Many men cheat not because they’ve fallen out of love with their wives, but because they’ve lost the positive way they feel about themselves. When a man is happily in love, he often feels strong, desired, capable, and admired. But as life goes on – careers, kids, bills, and the constant stress of everyday life — those moments of affirmation and connection can fade.
Instead of being honest about how lost or insecure they feel, some men look for those missing feelings somewhere else. It’s not about her being prettier, smarter, or kinder. It’s about her giving him a temporary reflection of the man he wishes he still felt like.
That doesn’t excuse the behavior. Not for a second. But it helps explain it — and sometimes, understanding the why can help you heal without blaming yourself for something that was never really about you.
Focus On Yourself – And What Brings You Peace: I know you probably feel like pulling the covers over your head and staying in bed for a month. And honestly, that’s okay for a little while. You’re grieving, and that takes time.
But after those first few days, you have to start taking small steps forward. Get up.

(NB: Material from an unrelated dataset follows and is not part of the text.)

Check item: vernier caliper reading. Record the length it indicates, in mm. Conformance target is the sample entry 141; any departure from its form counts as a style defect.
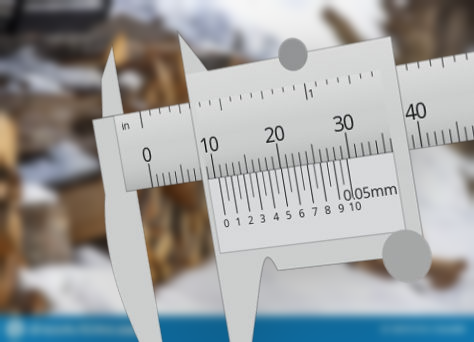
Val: 10.6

Go for a walk. Meet a friend for coffee. Do something – anything – that reminds you who you are outside of the betrayal.
Find small ways to rebuild your confidence and self-worth. Read. Create. Exercise. Take care of your body. These things might seem minor right now, but they are the foundation of healing.
You deserve to feel good again. You deserve peace. And the more you focus on nurturing yourself, the less power the affair will have over your every waking thought.

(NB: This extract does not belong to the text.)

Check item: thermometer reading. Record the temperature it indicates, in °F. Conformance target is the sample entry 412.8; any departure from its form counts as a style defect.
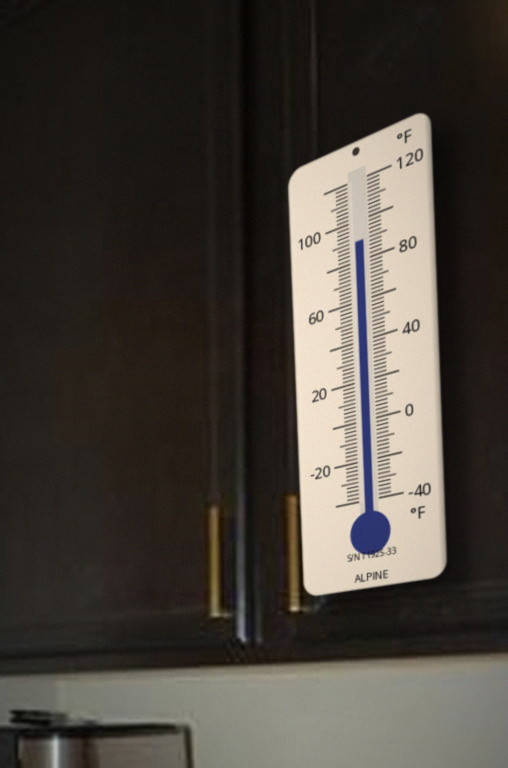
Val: 90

The Truth About Healing After Infidelity: I won’t pretend it’s easy. When I was in your shoes, I didn’t believe I would ever stop feeling broken. I didn’t think I’d ever trust again, or even smile without that dull ache in my chest.
But with time – and a lot of intentional effort – I did heal. My marriage didn’t just survive; it eventually became stronger than it had ever been.
That doesn’t mean yours has to follow the same path. Every woman’s journey is different. What matters is that you take care of you first. Healing yourself is the first step to healing anything else.
You don’t have to have all the answers today. You just have to keep choosing yourself, moment by moment.